*Written task*
The result should be every line in the material below containing the string "voor".
----------------------------------------
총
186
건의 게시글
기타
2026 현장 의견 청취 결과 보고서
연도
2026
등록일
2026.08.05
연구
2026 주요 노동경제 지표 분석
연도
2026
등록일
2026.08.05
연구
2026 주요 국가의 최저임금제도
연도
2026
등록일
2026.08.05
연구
----------------------------------------
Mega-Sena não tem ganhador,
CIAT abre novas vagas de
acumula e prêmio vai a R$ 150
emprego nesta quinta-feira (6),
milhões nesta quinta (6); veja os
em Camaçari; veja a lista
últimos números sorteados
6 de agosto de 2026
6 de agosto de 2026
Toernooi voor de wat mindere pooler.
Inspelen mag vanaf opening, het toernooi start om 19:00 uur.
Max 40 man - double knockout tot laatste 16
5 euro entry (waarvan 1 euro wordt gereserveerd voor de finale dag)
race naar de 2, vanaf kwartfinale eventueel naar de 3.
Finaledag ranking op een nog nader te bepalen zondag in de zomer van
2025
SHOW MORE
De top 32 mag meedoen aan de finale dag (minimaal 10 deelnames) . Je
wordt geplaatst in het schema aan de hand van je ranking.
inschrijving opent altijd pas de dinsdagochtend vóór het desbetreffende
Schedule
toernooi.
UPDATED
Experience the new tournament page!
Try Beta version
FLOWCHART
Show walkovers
----------------------------------------
*Exercise output*
Toernooi voor de wat mindere pooler.
5 euro entry (waarvan 1 euro wordt gereserveerd voor de finale dag)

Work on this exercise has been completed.